• **EXERCISE MATERIAL**:

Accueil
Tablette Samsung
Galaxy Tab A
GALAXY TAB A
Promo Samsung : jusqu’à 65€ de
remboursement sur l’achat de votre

==

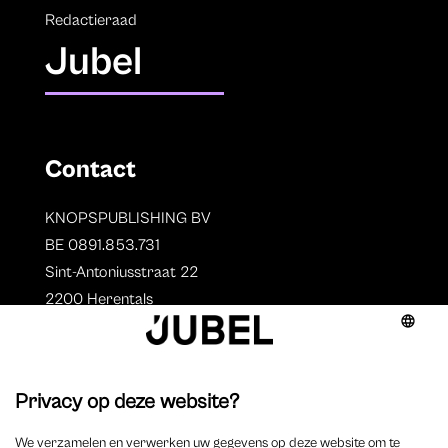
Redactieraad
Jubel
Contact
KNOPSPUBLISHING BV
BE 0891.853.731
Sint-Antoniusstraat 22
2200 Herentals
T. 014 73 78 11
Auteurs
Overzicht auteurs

• **ABOUT THIS EXERCISE**: Can you put the lines into a Markdown table with the columns Row and Line, skipping blank lines? Use only the part that opens with the line containing "Redactieraad" and closes with the line containing "Overzicht auteurs", both included.

• **RESULT OF THIS TASK**:
| Row | Line |
|---|---|
| 1 | Redactieraad |
| 2 | Jubel |
| 3 | Contact |
| 4 | KNOPSPUBLISHING BV |
| 5 | BE 0891.853.731 |
| 6 | Sint-Antoniusstraat 22 |
| 7 | 2200 Herentals |
| 8 | T. 014 73 78 11 |
| 9 | Auteurs |
| 10 | Overzicht auteurs |